The ruling lays out three potential frameworks for compensating utilities if BTM costs are recoverable:

  • Option 1: Treating BTM expenditures as expenses amortized over time with a carrying cost equal to the utility's authorized cost of debt (currently 5.04% for PG&E, 5.02% for SoCalGas, and 4.59% for SDG&E per a 2025 decision, D.25-12-043).
  • Option 2: Granting regulatory asset treatment with a hybrid rate of return set at the midpoint between the utility's cost of long-term debt and its authorized capital rate of return, resulting in 6.325% for PG&E, 6.27% for SoCalGas, and 6.00% for SDG&E, compared to their full capital returns of 7.61%, 7.52%, and 7.41% respectively. BTM assets under this option would be amortized over a shorter period and depreciate faster than traditional gas capital assets.
  • Option 3: Combining cost-of-debt recovery with a performance-based shareholder incentive tied to measurable outcomes (infrastructure retirement, customer conversions, and budget adherence). Under this model, utilities could earn up to 25% of net system cost savings, adjusted by a tiered performance multiplier, while the remaining benefits flow to ratepayers. The ruling illustrates the concept with a scenario producing $30 million in net savings and a mid-tier performance score, yielding a $3.75 million shareholder reward.

Comments are due March 27, and replies are due April 3.

INSTANT ANALYSIS: This ruling shifts the proceeding into financial design territory. The question is no longer whether pilots happen, but how utilities get paid, and the statutory tension between 663(b)(8) and 663(b)(9) is the fulcrum. Capital-style returns for BTM expenditures are almost certainly off the table given the explicit statutory prohibition. The real debate is between straight cost-of-debt recovery and performance-based incentives. Option 3 stands out; the ALJ devoted the most detailed treatment to it, building out a full formula and worked example, which suggests where the Commission's analytical thinking may be heading.

For utilities, the spread between cost-of-debt (approximately 5%) and the Option 2 hybrid (approximately 6% to 6.3%) represents the financial stakes of this design choice. For ratepayer advocates, the question is whether any return above cost of debt is justified for assets the utility will not own or maintain.


NATURAL GAS DISTRIBUTION INTEGRITY

A new ruling in SoCalGas's Distribution Integrity Management Program Balancing Account (DIMPBA) proceeding finds that Cal Advocates' testimony is internally inconsistent and requires clarification before the proceeding can move forward.
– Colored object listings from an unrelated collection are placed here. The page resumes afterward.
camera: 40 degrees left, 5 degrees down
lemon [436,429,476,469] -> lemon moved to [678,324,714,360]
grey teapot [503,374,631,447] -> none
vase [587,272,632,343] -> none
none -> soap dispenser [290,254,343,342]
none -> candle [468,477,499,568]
The ruling identifies major discrepancies in Cal Advocates' testimony, including conflicting recommendations on how much of SoCalGas' requested costs should be disallowed and unclear calculations underlying those figures. The ruling also notes SoCalGas's allegation that Cal Advocates recommended disallowing capital revenue requirements already approved by Resolution G-3610.
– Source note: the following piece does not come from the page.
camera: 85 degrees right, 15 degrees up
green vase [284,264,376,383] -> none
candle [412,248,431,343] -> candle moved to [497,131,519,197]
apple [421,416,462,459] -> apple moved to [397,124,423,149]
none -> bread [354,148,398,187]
In response, the ruling directs Cal Advocates to submit supplemental testimony clearly explaining what portion of SoCalGas' requested DIMP costs should be deemed unreasonable and how prior CPUC approvals factor into that assessment. Cal Advocates must serve supplemental testimony by April 17, with supplemental rebuttal testimony to follow by May 18.

The ruling also modifies the proceeding schedule, establishing a meet-and-confer deadline of May 28, a joint case management statement due June 1, a potential evidentiary hearing window in July 2026, and briefing through September 2026. The joint case management statement must address whether parties will stipulate to the scoped issues and whether an evidentiary hearing is necessary.
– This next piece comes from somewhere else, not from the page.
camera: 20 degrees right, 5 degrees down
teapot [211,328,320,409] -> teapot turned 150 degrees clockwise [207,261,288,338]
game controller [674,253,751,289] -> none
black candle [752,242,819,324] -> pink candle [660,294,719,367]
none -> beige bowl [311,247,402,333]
INSTANT ANALYSIS: The ALJ is forcing Cal Advocates to fix inconsistent testimony, which weakens their current position but gives them a chance to reframe the case. SoCalGas gains near-term breathing room, as the Commission is not relying on the existing disallowance claims. The real issue is whether prior approvals of DIMP costs (particularly those under Resolution G-3610) hold. If they do, SoCalGas is in a strong position. If not, a meaningful reduction in recovery remains in play.